__Tasks to perform__
• A. Answer these from the passage on the Mueller probe convictions:
(i) Whose crimes does the passage name when it says they would never have been investigated?
(ii) According to the passage, why would there have been no convictions if Hillary Clinton had been elected president?
(iii) What three labels does the NYT editorial board say only a complete fantasist could still use for the investigation?
• B. Carry on the passage about the Mueller probe convictions from the point where it stops.

__Text passage__
____________

On the basis of the these results, the NYT editorial board insists: “Only a complete fantasist … could continue to claim that this investigation of foreign subversion of an American election, which has already yielded dozens of other indictments and several guilty pleas, is a ‘hoax’ or ‘scam’ or ‘rigged witch hunt.’” Democrats concur, saying the results “put the lie to Mr. Trump’s argument that Mr. Mueller was engaged in a political investigation.”
But these crimes are tax fraud, money laundering, and credit app padding that have nothing to do with Donald Trump, and campaign-finance violations related to what a critic of Trump aptly describes as “a classic B-team type of bumbling screw-up of covering up mistresses.” I question the level of word play, if not fantasizing, necessary to claim that these crimes validate “this investigation of foreign subversion.” None of them has anything to do with that. The perils of this, that, these, and those.
Do these results disprove that the Mueller probe is “a political investigation”? I think they imply quite the opposite, and quite obviously so.
Why? Because these convictions would not have occurred if Hillary Clinton had been elected president. There would be no convictions because there would have been no investigation.
If Hillary had been elected, all the crimes of Manafort and Cohen—certainly those that took place over many years before the election, but even, I think, those having to do with campaign contributions and mistress cover-ups—would never have been investigated, because all would have been considered right with the political world.
The Manafort and Cohen crimes would have been ignored as the standard tactics of the elite financial grifting—as well as of parasitism on, and payoffs by, political campaigns—that they are. Indeed, there would have been no emergency, save-our-democracy-from-Russian-collaboration, Special Counsel investigation, from which these irrelevant charges were spun off, at all.
The kinds of antics Manafort and Cohen have been prosecuted for went unnoticed when Donald Trump was a donor to the Democratic and Republican parties, and if he had stayed in his Tower doling out campaign contributions, they still would be. It’s only because he foolishly won the Presidency against the wishes of the dominant sectors of the ruling class that those antics became the target of prosecutorial investigation. Lesson to Donald: Be careful what you wish for.

____________

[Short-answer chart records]
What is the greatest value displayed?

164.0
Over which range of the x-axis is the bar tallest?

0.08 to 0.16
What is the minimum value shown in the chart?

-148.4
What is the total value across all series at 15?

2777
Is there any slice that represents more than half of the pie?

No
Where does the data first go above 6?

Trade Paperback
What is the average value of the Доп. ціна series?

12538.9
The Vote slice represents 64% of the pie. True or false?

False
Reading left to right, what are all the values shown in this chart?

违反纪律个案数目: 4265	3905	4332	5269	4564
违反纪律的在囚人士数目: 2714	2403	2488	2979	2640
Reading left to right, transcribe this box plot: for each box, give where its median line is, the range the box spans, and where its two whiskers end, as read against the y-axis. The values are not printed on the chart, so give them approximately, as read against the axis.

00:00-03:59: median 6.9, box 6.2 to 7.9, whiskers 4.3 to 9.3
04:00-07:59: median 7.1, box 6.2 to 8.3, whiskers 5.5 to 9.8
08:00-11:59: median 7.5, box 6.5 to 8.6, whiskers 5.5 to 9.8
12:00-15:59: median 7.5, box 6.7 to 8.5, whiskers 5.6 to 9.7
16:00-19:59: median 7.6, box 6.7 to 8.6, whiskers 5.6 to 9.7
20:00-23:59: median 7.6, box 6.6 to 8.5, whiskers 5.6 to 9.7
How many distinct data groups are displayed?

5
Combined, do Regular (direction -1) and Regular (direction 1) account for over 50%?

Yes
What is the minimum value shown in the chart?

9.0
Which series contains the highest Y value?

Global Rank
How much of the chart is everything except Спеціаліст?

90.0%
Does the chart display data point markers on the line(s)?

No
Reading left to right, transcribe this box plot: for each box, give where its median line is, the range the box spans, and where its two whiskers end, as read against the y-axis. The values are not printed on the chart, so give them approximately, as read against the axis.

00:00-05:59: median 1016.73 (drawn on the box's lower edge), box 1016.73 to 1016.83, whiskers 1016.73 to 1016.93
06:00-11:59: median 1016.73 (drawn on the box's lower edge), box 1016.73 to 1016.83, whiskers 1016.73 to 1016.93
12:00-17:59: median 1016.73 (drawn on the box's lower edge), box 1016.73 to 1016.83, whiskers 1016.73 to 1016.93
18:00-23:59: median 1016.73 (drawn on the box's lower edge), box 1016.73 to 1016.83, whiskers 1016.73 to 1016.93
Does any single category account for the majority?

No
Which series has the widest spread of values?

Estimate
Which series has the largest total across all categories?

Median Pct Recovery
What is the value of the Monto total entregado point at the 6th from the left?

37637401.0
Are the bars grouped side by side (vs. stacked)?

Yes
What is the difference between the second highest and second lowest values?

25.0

____________

__Answers for each item__
• A.
(i) Manafort and Cohen.
(ii) Because there would have been no investigation.
(iii) A "hoax," a "scam," or a "rigged witch hunt."

• B.
If Trump weren’t such an idiot, he probably would have realized that this is what happens when you run for president without prior authorization from the ruling classes, and win. #ManafortTrial #MichaelCohen #Trump pic.twitter.com/tyrpuLHRNT
— Consent Factory (@consent_factory) August 21, 2018
What the NYT calls “a culture of graft as well as corruption” that “suffused” the Trump campaign is part and parcel of a culture of politico-capitalist corruption that suffuses American electoral politics in general. Manafort, who has indeed been “a longtime lobbyist and political consultant,” is only one in a long, bipartisan line that “enrich [themselves] by working for some of the world’s most notorious thugs and autocrats.”
Have you heard of the Podestas? The Clinton Foundation? Besides, the economic purpose of American electoral politics is to funnel millions to consultants and the media. Campaign finance law violations? We’ll see how the lawsuit over $84 million worth of funds allegedly transferred illegally from state party contributions to the Clinton campaign works out. Does the media report, does anybody know or care, about it? Will anybody ever go to prison over it?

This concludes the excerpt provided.